[Приведённый фрагмент]
# # # # # # #
Нет-нет, мы телеканал закрыли.

— Поскольку турбулентность, в которой находится «Коммерсантъ», если отсчитывать от истории с [бывшим главным редактором журнала «Власть» Максимом] Ковальским, длится уже давно…

— Смотрите, я участником истории с Ковальским не был. Тем не менее, поскольку с нее началось то, что принято называть «гребаной цепью», история с Ковальским — это история действительно про увольнение, кстати, я хочу подчеркнуть — по соглашению сторон. Он был отстранен акционером, более того, акционер, не прячась ни от кого, открыто приехал в редакцию, объяснился. Да, это действительно такая история.

— Я и говорю — турбулентность. Она длится уже полтора года, и за это время вы уже научились объяснять перемены таким образом, как будто так и надо. Закрытие канала «Коммерсантъ-ТВ» — объявлено, что он не закрыт, а приостановлен, когда-то будет перезапущен. Вот кстати — почему потребовалось через четыре месяца после его открытия закрывать телеканал?

— Я, в принципе, до недавнего времени занимал совершенно осознанную и осмысленную позицию, что я никаким образом не комментирую деятельность предыдущего руководства. Как, например, Собянин, который был в редакции «Коммерсанта», — когда его кто-то спросил о временах Лужкова, он сказал: «Я деятельность предыдущего градоначальника не комментирую». Но в ситуации, когда предыдущее руководство в последнее время сочло для себя возможным каким-то образом говорить о том, что происходит сейчас внутри «Коммерсанта», я вам могу сказать по поводу телеканала. Немножко более подробно, чем я говорил летом. Телеканал был создан ценой инвестиций в более чем 20 миллионов долларов. При этом операционные убытки этого телеканала составляли более миллиона долларов в месяц. Создан он был сначала с концепцией такого телевидения, которое может существовать без звука, как набор анимированных картинок. И уже после того, как он был в таком виде создан и в это была осуществлена инвестиция, люди, управлявшие этим каналом, пришли в крупнейшее агентство, которое продает телевизионную рекламу в нашей стране, и в агентстве им сказали: это непродаваемая история, мы не можем продать это клиенту. Не говоря уже про то, что это очень небольшая, нишевая аудитория, и мы сегодня в перспективы этого не верим, потому что это не работает.
# # # # # # #
[Собранный материал]
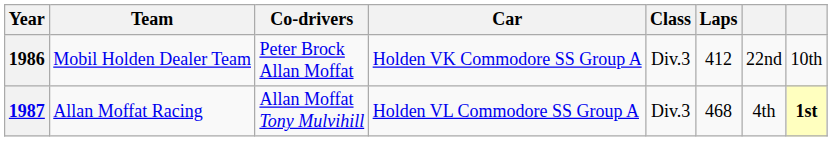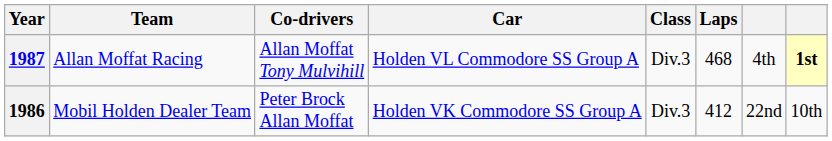rows swapped: 1986 <-> 1987
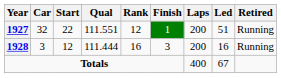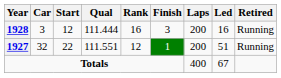rows swapped: 1927 <-> 1928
# # # # # # #
[Что сделать]
(A) Определите, согласуются ли с приведённым фрагментом утверждения (i) Ковальский был уволен по соглашению сторон; (ii) на создание телеканала было потрачено менее 10 миллионов долларов; (iii) рекламное агентство согласилось продавать рекламу на канале. На каждое ответьте «да» или «нет» и дословно процитируйте решающие слова фрагмента.
(B) Перепишите из приведённого фрагмента без изменений отрывок, который начинается словами «Нет-нет, мы телеканал» и продолжается до слов «действительно такая история.» включительно.

[Письменные ответы]
(A)
(i) Да: «история с Ковальским — это история действительно про увольнение, кстати, я хочу подчеркнуть — по соглашению сторон».
(ii) Нет: «Телеканал был создан ценой инвестиций в более чем 20 миллионов долларов».
(iii) Нет: «в агентстве им сказали: это непродаваемая история, мы не можем продать это клиенту».

(B)
Нет-нет, мы телеканал закрыли.

— Поскольку турбулентность, в которой находится «Коммерсантъ», если отсчитывать от истории с [бывшим главным редактором журнала «Власть» Максимом] Ковальским, длится уже давно…

— Смотрите, я участником истории с Ковальским не был. Тем не менее, поскольку с нее началось то, что принято называть «гребаной цепью», история с Ковальским — это история действительно про увольнение, кстати, я хочу подчеркнуть — по соглашению сторон. Он был отстранен акционером, более того, акционер, не прячась ни от кого, открыто приехал в редакцию, объяснился. Да, это действительно такая история.